*DATA SECTION*.
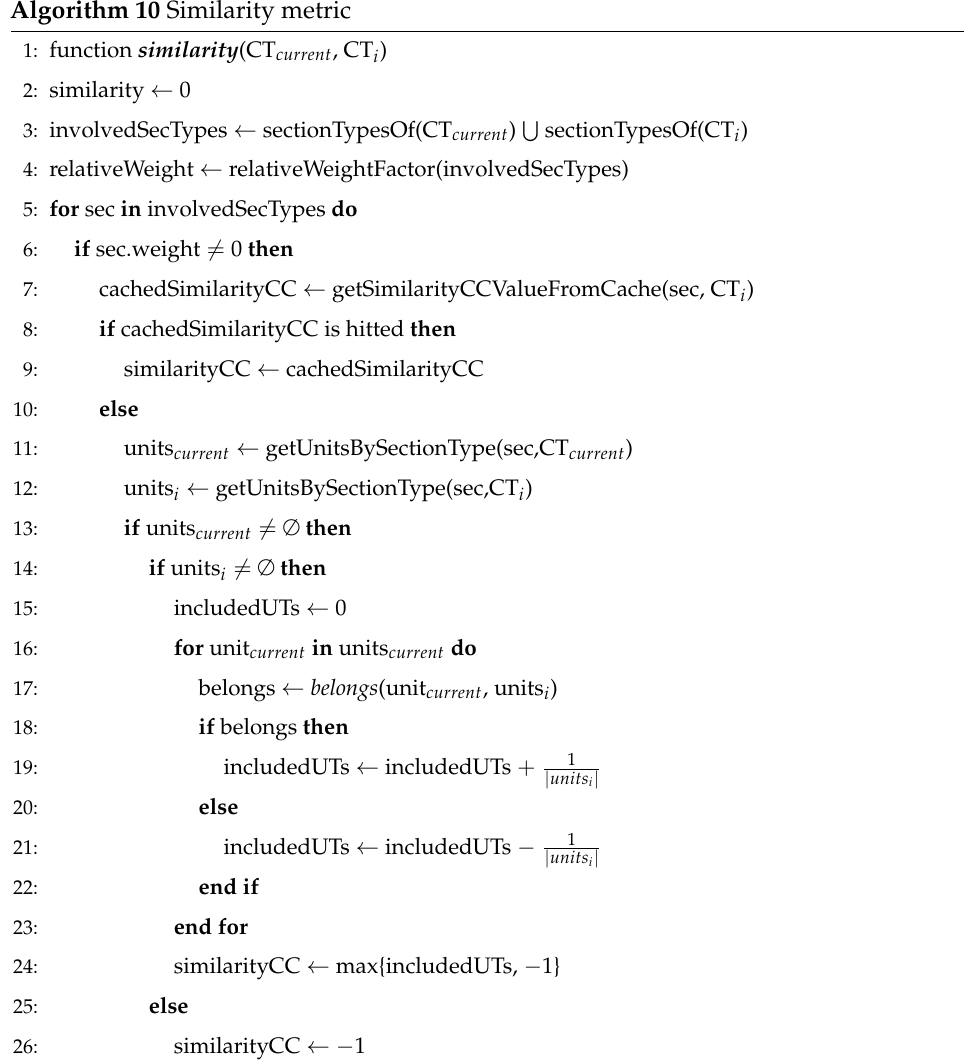
Algorithm 10 Similarity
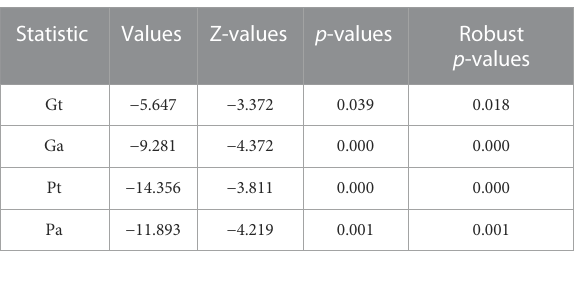
TABLE 5 AMG and CCEMG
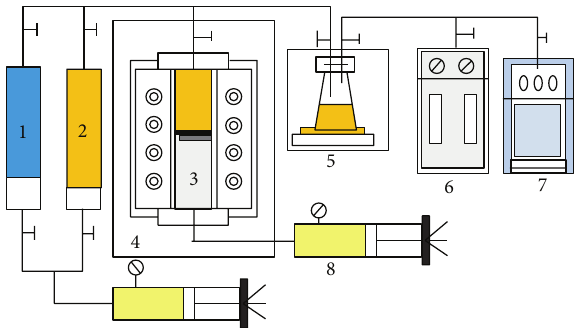
Figure 1: Schematic diagram of the experimental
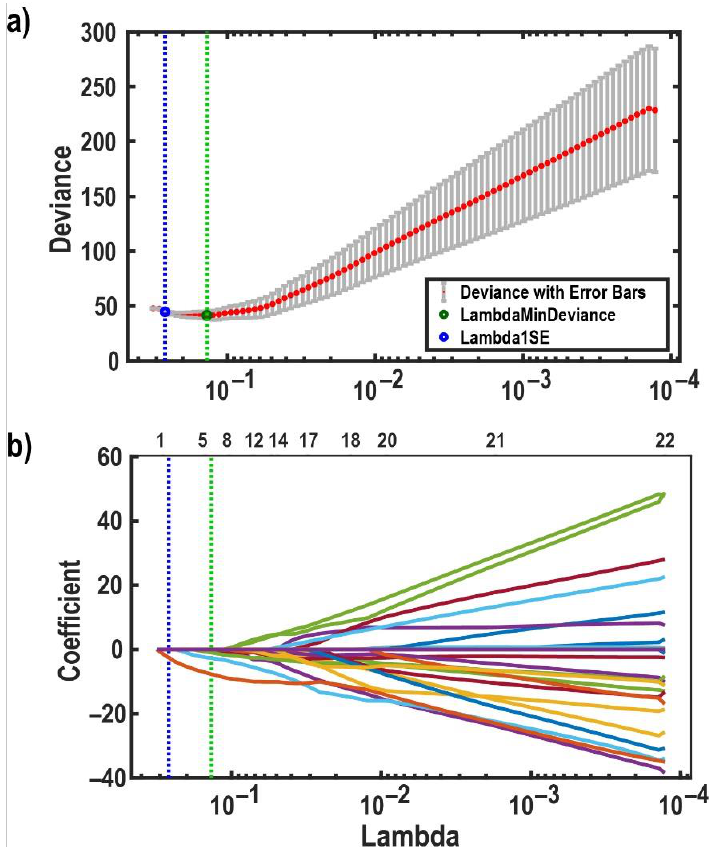
Figure 1. Effects of LASSO regularization tuning parameter λ on regression coefficients, and deviances. ( a ) A plot of the cross-validation deviance of the LASSO fit model against the λ . This figure shows leave-one-subject-out cross-validation results to determine the optimal value of λ . The Y -axis indicates the cross-validation deviance corresponds to the values of λ on the X -axis. The mean cross-validation deviance is shown by the red points in this figure, and each error bar shows ± 1 standard deviation. The blue and green vertical dotted lines (in both figures) indicate the λ , which gives the minimum deviance with no more than one standard deviation (blue circle) and the minimum deviance (green circle), respectively. ( b ) The paths of the LASSO fit model’s coefficients in dependence on λ . This figure shows how λ controls the shrinkage of LASSO coefficients. The numbers above the box show how many non-zero coefficients remain considering the corresponding λ values on the X -axis. The Y -axis illustrates the coefficients of classifiers. Each path refers to one regression coefficient. It is shown that when λ increases to the left side of the plot, the number of remaining non-zero coefficients gets close to zero.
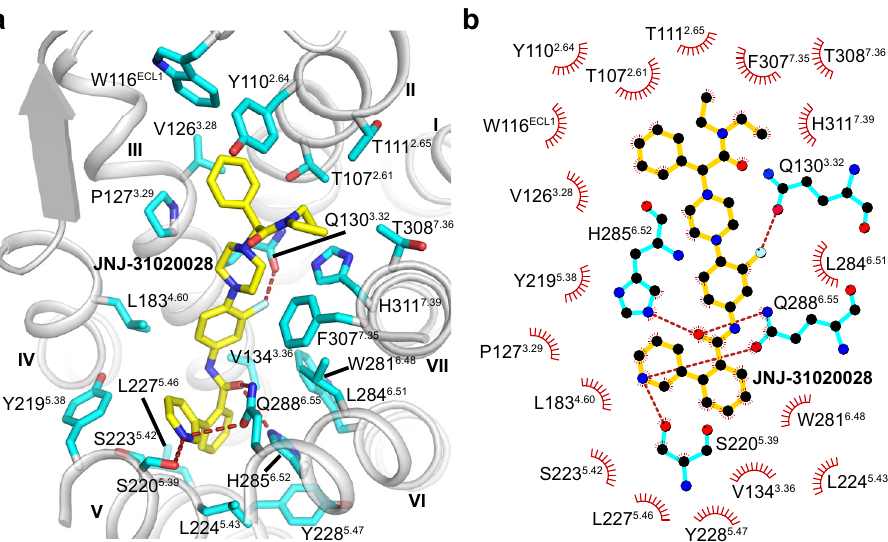
Fig. 2 Binding mode of JNJ-31020028 in Y 2 R. a Ligand-binding pocket for JNJ-31020028. Y 2 R is shown in gray cartoon representation. The Y 2 R residues (carbon in cyan) that form interactions with JNJ-31020028 are shown as sticks. JNJ-31020028 (carbon in yellow) is shown as sticks and hydrogen bonds are shown as red dashed lines. b Schematic representation of interactions between Y 2 R and JNJ-31020028 analyzed using LigPlot + program 47 . The Y 2 R residues engaged in hydrogen bonds are shown as cyan sticks. Hydrogen bonds are shown as red dashed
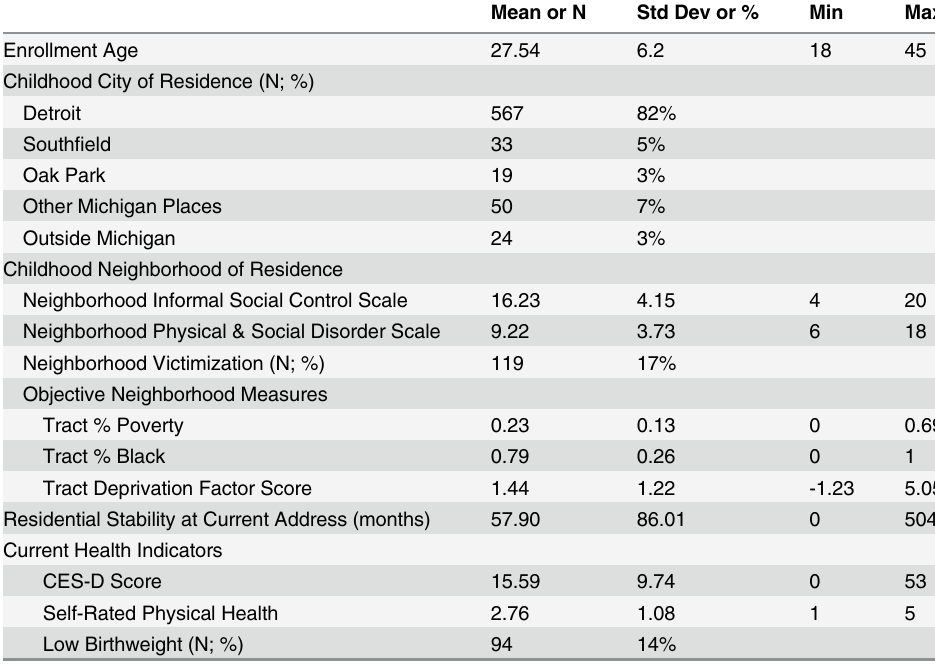
Table 1. LIFE Study Neighborhood at Age 10 and Current Health Univariates. Mean or N Std Dev or % Min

*HOW TO COMPLETE THIS TASK*.
Copy the listing word for word, excluding its pictures.

*RESULT OF THE TASK*.
Algorithm 10 Similarity
TABLE 5 AMG and CCEMG
Figure 1: Schematic diagram of the experimental
Figure 1. Effects of LASSO regularization tuning parameter λ on regression coefficients, and deviances. ( a ) A plot of the cross-validation deviance of the LASSO fit model against the λ . This figure shows leave-one-subject-out cross-validation results to determine the optimal value of λ . The Y -axis indicates the cross-validation deviance corresponds to the values of λ on the X -axis. The mean cross-validation deviance is shown by the red points in this figure, and each error bar shows ± 1 standard deviation. The blue and green vertical dotted lines (in both figures) indicate the λ , which gives the minimum deviance with no more than one standard deviation (blue circle) and the minimum deviance (green circle), respectively. ( b ) The paths of the LASSO fit model’s coefficients in dependence on λ . This figure shows how λ controls the shrinkage of LASSO coefficients. The numbers above the box show how many non-zero coefficients remain considering the corresponding λ values on the X -axis. The Y -axis illustrates the coefficients of classifiers. Each path refers to one regression coefficient. It is shown that when λ increases to the left side of the plot, the number of remaining non-zero coefficients gets close to zero.
Fig. 2 Binding mode of JNJ-31020028 in Y 2 R. a Ligand-binding pocket for JNJ-31020028. Y 2 R is shown in gray cartoon representation. The Y 2 R residues (carbon in cyan) that form interactions with JNJ-31020028 are shown as sticks. JNJ-31020028 (carbon in yellow) is shown as sticks and hydrogen bonds are shown as red dashed lines. b Schematic representation of interactions between Y 2 R and JNJ-31020028 analyzed using LigPlot + program 47 . The Y 2 R residues engaged in hydrogen bonds are shown as cyan sticks. Hydrogen bonds are shown as red dashed
Table 1. LIFE Study Neighborhood at Age 10 and Current Health Univariates. Mean or N Std Dev or % Min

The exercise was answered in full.